Sec. 53. Subsection (e) of section 9-436 of the general
statutes is repealed and the following is substituted in lieu
thereof:
(e) The registrar shall designate one of the moderators so
appointed by him to be head moderator or shall appoint as head
moderator an elector who is not also moderator of a polling place
and who shall be deemed a primary official. The registrar may
also appoint a deputy head moderator to assist the head moderator
in the performance of his duties. A deputy head moderator shall
also be deemed to be a primary official. Each registrar's
appointments of primary polling place officials and of designees
to conduct supervised voting of absentee ballots pursuant to
sections [9-150q] 9-159q and [9-150r] 9-159r shall be divided
equally, as nearly as may be, between designees of the
party-endorsed candidates and designees of one or more of the
contestants, provided, if a party-endorsed candidate is a member
of a party other than the one holding the primary, such primary
officials, except voting machine mechanics, shall be enrolled
party members of the party holding the primary. Names of
designees and alternate designees for such positions shall be
submitted in writing by party-endorsed candidates and contestants
to the registrar not later than ten days before the primary,
except that names of designees and alternate designees for the
position of moderator shall be so submitted not later than
twenty-one days before the primary and, if such lists are not so
presented, all such appointments shall be made by the registrar
but in the above-mentioned proportion.

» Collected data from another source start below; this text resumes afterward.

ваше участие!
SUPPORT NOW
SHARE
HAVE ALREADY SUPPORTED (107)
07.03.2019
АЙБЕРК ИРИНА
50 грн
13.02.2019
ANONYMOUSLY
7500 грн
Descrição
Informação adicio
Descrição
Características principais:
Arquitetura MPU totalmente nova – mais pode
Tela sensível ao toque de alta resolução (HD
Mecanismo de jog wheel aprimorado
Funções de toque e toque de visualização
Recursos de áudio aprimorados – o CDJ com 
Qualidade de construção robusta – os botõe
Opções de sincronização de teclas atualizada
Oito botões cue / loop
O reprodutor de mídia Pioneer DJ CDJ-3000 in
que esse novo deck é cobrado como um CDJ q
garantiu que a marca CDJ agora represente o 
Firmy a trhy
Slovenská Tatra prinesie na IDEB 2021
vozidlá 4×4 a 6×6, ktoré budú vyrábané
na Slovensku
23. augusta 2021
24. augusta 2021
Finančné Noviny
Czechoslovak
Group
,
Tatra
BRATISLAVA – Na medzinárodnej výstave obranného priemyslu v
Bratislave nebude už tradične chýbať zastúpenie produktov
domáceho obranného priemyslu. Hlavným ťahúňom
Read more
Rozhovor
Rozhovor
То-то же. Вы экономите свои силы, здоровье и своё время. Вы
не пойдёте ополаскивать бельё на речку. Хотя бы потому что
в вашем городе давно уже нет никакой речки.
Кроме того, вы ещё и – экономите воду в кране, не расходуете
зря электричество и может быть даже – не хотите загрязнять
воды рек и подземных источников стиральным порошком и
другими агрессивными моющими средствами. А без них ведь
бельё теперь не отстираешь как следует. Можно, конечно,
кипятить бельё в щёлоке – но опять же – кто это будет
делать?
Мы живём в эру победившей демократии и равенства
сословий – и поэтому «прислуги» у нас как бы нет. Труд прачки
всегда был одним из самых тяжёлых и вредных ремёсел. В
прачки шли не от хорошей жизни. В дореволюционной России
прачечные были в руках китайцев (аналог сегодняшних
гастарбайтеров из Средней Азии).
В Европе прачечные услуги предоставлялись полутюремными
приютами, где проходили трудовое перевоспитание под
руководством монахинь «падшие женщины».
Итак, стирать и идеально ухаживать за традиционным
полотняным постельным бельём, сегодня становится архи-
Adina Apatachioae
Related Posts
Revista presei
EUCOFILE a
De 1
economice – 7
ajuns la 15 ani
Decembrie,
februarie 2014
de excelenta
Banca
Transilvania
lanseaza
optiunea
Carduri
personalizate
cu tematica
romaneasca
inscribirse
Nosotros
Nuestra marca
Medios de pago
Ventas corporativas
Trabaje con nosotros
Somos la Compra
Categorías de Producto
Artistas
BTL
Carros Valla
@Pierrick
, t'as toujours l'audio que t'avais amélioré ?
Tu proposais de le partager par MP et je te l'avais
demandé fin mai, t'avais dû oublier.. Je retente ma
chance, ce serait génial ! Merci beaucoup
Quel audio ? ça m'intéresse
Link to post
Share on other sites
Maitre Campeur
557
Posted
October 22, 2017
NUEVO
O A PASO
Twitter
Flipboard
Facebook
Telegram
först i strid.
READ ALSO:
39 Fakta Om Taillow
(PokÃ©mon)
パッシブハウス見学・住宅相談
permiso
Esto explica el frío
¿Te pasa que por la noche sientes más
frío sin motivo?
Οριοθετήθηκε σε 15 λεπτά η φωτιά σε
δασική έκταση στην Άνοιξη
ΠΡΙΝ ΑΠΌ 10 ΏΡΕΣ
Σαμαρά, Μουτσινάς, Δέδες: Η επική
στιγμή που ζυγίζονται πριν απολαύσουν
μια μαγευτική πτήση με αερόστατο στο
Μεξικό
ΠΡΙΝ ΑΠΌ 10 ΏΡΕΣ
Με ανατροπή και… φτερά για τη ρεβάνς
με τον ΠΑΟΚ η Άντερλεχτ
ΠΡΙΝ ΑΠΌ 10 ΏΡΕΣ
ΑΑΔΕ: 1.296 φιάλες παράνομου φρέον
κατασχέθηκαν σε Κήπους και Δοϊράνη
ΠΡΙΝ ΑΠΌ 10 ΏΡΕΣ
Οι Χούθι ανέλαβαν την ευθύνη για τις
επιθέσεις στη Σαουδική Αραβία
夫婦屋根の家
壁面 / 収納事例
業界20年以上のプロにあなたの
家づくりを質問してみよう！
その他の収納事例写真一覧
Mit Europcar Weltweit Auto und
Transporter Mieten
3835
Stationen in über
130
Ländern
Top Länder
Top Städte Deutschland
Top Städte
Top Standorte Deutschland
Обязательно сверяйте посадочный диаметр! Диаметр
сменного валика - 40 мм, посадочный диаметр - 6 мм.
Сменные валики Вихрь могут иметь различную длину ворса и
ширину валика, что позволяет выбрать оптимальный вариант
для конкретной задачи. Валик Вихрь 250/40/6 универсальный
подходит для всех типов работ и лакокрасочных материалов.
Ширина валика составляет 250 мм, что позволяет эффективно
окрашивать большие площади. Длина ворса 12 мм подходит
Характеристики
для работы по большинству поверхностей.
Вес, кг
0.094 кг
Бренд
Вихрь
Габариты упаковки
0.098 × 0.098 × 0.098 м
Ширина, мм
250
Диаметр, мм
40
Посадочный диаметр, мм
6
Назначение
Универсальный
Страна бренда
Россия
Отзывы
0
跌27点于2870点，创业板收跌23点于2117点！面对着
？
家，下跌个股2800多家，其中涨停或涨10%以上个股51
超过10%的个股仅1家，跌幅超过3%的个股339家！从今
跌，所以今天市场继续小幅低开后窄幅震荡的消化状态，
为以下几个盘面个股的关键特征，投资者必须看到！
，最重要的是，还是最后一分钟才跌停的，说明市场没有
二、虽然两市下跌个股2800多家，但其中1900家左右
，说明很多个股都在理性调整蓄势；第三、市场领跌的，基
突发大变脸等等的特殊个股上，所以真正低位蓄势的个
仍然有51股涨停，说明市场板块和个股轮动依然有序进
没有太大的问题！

The registrar shall notify
all such candidates and contestants of their right to submit a
list of designees under this section. Notwithstanding any other
provision of this section, the registrar shall appoint as
moderators only persons who are certified to serve as moderators
or alternate moderators pursuant to section 9-229, unless there
is an insufficient number of such persons who are enrolled
members of the registrar's party in the municipality or political
subdivision holding the primary, in which case the registrar may
appoint a new moderator in accordance with section 9-229, but
only to the extent of such insufficiency. Primary central
counting moderators and absentee ballot counters shall also be
deemed primary officials. No primary official shall perform
services for any candidate at the primary on primary day.